Search code examples
javaalgorithmfilehashmaptf-idf

Count frequency of a string individually from query


I want to search for a query from a file named a.java. If my query is String name I want to get the frequency of a string individually from the query from the text file. First I have to count the frequency of String and then name individually and then add the frequency both. how can I implement this program in java platform?

public class Tf2 {
Integer k;
int totalword = 0;
int totalfile, containwordfile = 0;
Map<String, Integer> documentToCount = new HashMap<>();
File file = new File("H:/java");
File[] files = file.listFiles();
public void Count(String word) {
   File[] files = file.listFiles();
    Integer count = 0;
    for (File f : files) {
        BufferedReader br = null;
        try {
            br = new BufferedReader(new FileReader(f));
            count = documentToCount.get(word);

            documentToCount.clear();

            String line;
            while ((line = br.readLine()) != null) {
                String term[] = line.trim().replaceAll("[^a-zA-Z0-9 ]", " ").toLowerCase().split(" ");


                for (String terms : term) {
                    totalword++;
                    if (count == null) {
                        count = 0;
                    }
                    if (documentToCount.containsKey(word)) {

                        count = documentToCount.get(word);
                        documentToCount.put(terms, count + 1);
                    } else {
                        documentToCount.put(terms, 1);

                    }

                }

            }
          k = documentToCount.get(word);

            if (documentToCount.get(word) != null) {
                containwordfile++;
       
               System.out.println("" + k);

            }

        } catch (Exception e) {
            e.printStackTrace();
        }
    }
} public static void main(String[] args) throws IOException {Tf2  ob = new Tf2();String query="String name";ob.Count(query);
}}

I tried this with hashmap. but it cannot count the frequency of the query individually.


Solution

  • If I have a file that contains a line "Wikipedia is a free online encyclopedia, created and edited by volunteers around the world".I want to search a query "edited Wikipedia volunteers ".then my program first count the frequency edited from the text file, then count Wikipedia frequency and then volunteers frequency, and at last it sum up all the frequency. can I solve it by using hashmap?

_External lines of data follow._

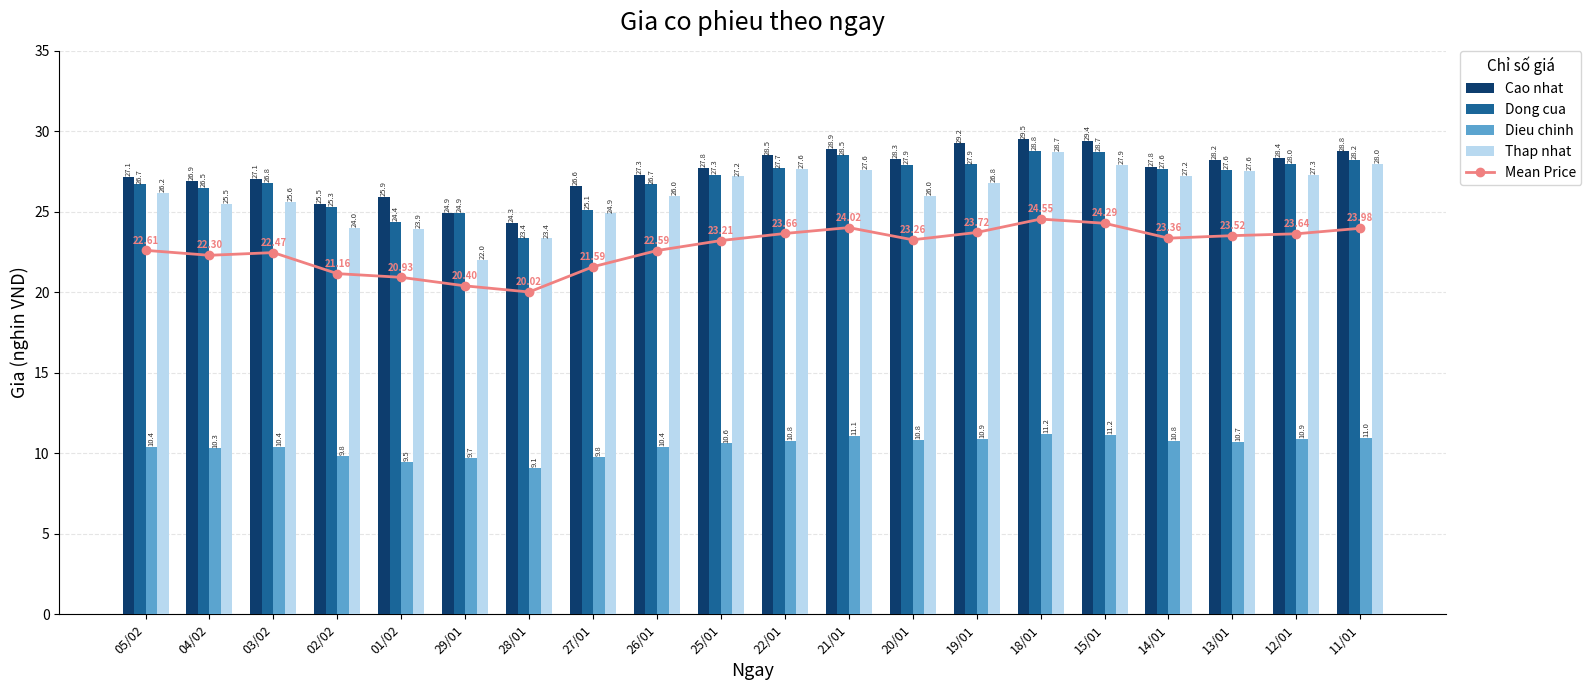

The value of Thap nhat at 26/01 is 26.0. True or false?

True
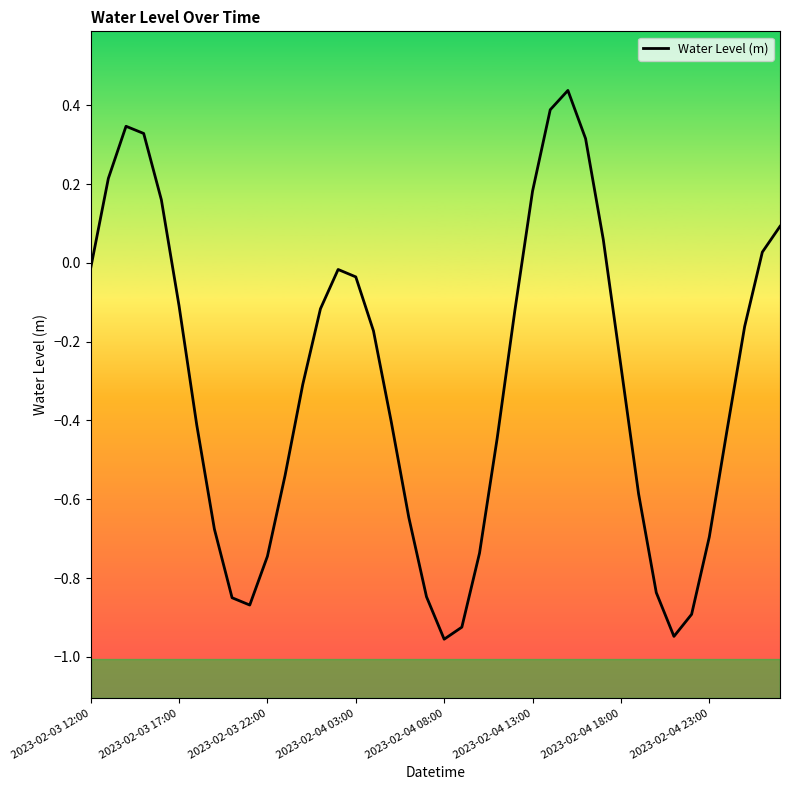

What is the difference between the maximum and minimum values?

1.4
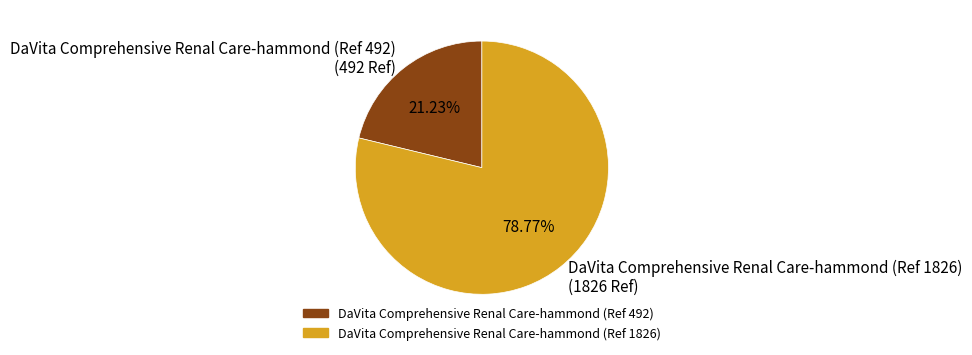

To the nearest percent, what is the average slice percentage?

50%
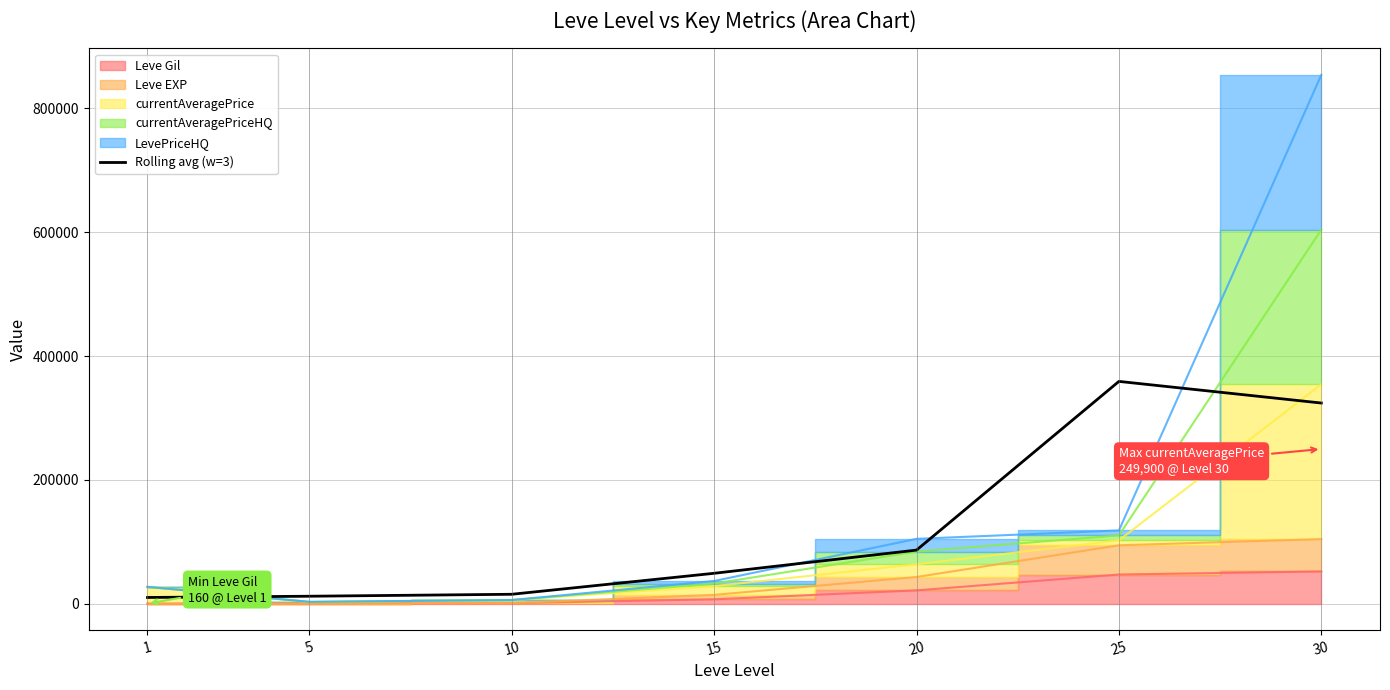

The value of Rolling avg (w=3) at 25 is 226747.8. True or false?

False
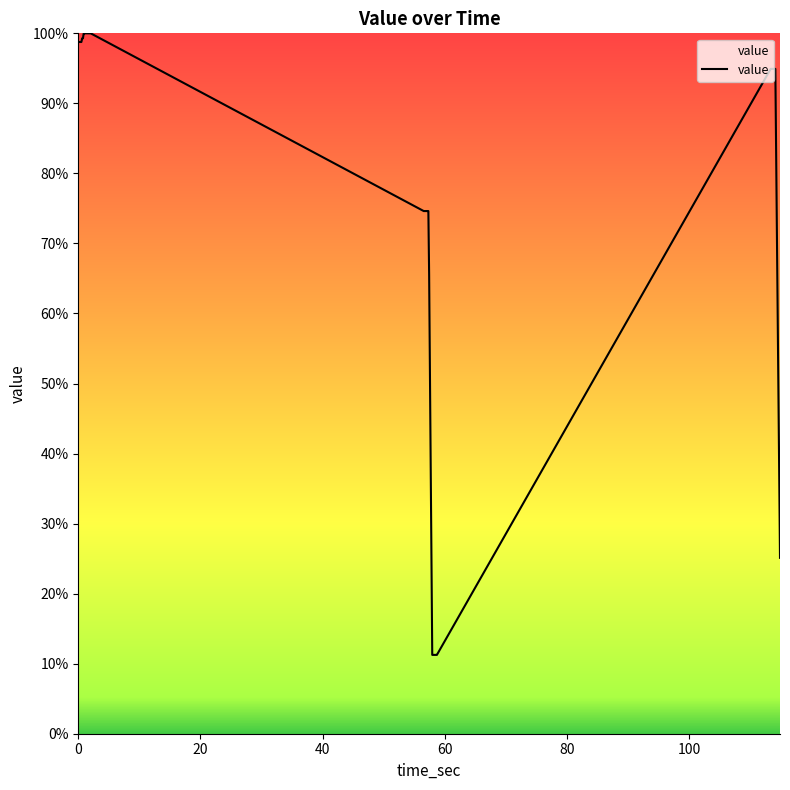

What is the difference between the maximum and minimum values?

88.7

    You can do it as follows:

    import java.util.HashMap;
    import java.util.Map;
    
    public class Main {
        public static void main(String[] args) {
            // The given string
            String str = "Wikipedia is a free online encyclopedia, created and edited by volunteers around the world.";
    
            // The query string
            String query = "edited Wikipedia volunteers";
    
            // Split the given string and the query string on space
            String[] strArr = str.split("\\s+");
            String[] queryArr = query.split("\\s+");
    
            // Map to hold the frequency of each word of query in the string
            Map<String, Integer> map = new HashMap<>();
    
            for (String q : queryArr) {
                for (String s : strArr) {
                    if (q.equals(s)) {
                        map.put(q, map.getOrDefault(q, 0) + 1);
                    }
                }
            }
    
            // Display the map
            System.out.println(map);
    
            // Get the sum of all frequencies
            int sumFrequencies = map.values().stream().mapToInt(Integer::intValue).sum();
    
            System.out.println("Sum of frequencies: " + sumFrequencies);
        }
    }
    

    Output:

    {edited=1, Wikipedia=1, volunteers=1}
    Sum of frequencies: 3
    

    Check the documentation of Map#getOrDefault to learn more about it.

    Update

    In the original answer, I've used the Java Stream API to get the sum of values. Given below is an alternative way of doing it:

    // Get the sum of all frequencies
    int sumFrequencies = 0;
    for (int value : map.values()) {
        sumFrequencies += value;
    }
    

    Your other question is:

    if I have multiple files in a folder then how can i know of how many times is this query os occurring in which file

    You can create a Map<String, Map<String, Integer>> in which the key will be the name of the file and the value (i.e. Map<String, Integer>) will be the frequency map for the file. I've already shown above the algorithm to create this frequency map. All you will have to do is to loop through the list of files and populate this map (Map<String, Map<String, Integer>>).